# [Task description]
Read the records below and copy each line that contains "Pecadores".

Extracted data entries:
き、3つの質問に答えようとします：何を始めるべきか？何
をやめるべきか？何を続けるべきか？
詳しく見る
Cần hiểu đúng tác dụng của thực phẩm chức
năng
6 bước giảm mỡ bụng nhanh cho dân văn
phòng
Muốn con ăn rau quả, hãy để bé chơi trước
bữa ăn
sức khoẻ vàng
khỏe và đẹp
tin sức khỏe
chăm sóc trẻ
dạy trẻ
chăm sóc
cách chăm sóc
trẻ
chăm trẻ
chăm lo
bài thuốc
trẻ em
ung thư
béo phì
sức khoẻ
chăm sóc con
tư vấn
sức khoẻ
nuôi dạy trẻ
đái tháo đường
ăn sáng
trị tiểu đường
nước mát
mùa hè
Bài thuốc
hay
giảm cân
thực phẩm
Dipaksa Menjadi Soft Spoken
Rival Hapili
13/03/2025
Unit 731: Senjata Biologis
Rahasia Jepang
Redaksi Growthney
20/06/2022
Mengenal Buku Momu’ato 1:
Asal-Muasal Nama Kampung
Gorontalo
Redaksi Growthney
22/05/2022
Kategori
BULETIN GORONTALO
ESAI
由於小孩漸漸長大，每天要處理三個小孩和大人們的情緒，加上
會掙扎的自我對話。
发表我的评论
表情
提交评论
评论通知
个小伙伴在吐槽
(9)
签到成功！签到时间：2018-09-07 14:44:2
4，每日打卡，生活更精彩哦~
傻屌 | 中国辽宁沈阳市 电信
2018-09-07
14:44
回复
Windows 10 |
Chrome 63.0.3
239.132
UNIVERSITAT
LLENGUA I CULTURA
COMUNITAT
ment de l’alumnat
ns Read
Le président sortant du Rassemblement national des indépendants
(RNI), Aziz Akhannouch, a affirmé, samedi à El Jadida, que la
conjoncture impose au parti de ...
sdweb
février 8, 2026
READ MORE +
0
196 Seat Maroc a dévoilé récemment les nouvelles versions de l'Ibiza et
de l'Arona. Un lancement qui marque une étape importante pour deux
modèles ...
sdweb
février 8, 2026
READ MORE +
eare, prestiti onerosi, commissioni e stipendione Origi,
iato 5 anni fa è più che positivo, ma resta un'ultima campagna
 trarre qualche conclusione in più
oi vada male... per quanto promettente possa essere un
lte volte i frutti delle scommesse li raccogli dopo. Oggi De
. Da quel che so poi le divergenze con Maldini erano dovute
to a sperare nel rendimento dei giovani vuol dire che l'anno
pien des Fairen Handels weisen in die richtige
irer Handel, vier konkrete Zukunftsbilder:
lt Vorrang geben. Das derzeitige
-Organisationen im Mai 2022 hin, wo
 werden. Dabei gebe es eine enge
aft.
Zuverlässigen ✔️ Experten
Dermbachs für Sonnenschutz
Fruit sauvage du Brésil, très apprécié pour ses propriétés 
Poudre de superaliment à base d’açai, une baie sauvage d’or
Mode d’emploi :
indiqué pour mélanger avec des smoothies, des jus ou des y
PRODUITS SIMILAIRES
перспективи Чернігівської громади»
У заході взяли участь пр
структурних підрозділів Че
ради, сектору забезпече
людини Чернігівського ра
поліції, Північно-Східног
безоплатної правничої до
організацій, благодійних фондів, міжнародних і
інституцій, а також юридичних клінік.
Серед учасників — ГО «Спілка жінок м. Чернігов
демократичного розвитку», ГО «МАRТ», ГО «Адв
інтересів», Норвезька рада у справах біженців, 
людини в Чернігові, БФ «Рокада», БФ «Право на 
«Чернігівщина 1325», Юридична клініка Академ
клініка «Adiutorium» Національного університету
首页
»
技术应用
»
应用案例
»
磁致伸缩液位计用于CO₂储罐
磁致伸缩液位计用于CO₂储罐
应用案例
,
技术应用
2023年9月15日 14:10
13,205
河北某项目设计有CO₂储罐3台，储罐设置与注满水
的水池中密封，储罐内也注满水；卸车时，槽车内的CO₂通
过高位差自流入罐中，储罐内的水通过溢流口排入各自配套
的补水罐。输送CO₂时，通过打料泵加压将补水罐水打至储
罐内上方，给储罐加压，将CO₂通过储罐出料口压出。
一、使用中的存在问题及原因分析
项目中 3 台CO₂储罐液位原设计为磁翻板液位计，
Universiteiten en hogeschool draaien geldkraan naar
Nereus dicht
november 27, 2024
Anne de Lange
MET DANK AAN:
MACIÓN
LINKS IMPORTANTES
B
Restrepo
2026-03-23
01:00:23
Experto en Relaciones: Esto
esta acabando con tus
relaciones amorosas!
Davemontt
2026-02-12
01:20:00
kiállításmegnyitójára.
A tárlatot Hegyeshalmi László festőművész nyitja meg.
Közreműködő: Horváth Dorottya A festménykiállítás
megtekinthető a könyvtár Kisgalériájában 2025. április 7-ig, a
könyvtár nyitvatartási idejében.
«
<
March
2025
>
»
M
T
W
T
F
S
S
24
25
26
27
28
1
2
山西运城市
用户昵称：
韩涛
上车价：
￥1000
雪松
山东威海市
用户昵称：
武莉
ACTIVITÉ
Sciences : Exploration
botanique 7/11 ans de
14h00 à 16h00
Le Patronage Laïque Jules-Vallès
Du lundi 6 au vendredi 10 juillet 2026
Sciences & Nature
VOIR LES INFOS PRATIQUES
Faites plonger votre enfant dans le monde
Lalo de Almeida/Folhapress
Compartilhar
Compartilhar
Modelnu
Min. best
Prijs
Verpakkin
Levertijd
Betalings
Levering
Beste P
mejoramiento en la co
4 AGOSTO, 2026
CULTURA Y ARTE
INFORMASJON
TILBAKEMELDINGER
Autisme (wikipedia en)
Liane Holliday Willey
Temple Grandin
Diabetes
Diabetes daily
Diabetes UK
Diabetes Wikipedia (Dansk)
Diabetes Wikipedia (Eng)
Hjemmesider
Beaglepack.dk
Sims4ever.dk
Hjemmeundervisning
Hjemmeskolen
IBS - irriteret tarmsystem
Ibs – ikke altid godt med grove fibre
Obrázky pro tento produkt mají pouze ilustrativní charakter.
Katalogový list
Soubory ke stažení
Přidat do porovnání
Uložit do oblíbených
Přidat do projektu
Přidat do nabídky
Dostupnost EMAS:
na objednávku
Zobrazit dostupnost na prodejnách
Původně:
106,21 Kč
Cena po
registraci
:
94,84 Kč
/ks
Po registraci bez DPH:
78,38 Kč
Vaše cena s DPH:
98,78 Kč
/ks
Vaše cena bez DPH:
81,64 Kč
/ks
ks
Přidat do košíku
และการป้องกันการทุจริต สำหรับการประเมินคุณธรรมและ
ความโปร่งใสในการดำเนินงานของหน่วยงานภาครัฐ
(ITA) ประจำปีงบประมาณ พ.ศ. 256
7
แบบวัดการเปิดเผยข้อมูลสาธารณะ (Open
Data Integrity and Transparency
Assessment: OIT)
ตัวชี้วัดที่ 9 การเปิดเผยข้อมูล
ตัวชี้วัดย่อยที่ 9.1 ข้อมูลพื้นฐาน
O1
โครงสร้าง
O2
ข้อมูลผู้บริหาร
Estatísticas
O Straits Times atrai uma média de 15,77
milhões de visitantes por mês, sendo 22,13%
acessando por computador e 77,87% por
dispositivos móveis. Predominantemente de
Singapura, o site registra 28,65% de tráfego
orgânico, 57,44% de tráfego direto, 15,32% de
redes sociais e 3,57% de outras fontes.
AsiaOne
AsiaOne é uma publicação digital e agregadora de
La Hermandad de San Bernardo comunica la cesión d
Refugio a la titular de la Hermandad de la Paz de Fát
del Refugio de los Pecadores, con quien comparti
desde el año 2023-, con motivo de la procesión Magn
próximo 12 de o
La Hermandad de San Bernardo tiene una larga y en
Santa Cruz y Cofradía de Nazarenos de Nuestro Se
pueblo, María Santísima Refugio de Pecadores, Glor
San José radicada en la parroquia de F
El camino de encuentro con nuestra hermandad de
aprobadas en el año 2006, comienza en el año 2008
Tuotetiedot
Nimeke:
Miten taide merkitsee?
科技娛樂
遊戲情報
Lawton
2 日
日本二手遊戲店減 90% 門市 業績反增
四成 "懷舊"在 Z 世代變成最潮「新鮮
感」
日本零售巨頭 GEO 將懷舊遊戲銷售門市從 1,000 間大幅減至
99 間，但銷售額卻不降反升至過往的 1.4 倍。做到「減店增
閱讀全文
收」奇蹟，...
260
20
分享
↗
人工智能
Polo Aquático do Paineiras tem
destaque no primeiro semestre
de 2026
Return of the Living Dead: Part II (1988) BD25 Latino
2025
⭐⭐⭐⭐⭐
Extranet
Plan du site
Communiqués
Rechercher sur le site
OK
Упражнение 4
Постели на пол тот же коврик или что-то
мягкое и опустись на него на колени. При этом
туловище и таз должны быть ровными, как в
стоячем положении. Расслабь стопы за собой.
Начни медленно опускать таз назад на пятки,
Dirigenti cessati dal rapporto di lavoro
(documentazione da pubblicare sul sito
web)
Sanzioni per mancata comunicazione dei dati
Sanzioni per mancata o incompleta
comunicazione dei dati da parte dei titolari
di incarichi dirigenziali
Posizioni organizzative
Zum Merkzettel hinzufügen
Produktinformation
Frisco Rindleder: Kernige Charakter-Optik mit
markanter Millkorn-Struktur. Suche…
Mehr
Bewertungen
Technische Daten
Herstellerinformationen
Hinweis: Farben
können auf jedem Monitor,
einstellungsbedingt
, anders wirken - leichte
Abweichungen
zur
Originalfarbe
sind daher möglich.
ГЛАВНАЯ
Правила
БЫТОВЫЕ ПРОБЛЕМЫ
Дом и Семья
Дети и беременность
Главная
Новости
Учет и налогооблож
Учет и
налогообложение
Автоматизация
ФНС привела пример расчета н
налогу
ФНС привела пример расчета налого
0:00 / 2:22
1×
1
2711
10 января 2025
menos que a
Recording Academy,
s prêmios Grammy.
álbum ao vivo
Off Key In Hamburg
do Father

# [Finished task]
del Refugio de los Pecadores, con quien comparti
pueblo, María Santísima Refugio de Pecadores, Glor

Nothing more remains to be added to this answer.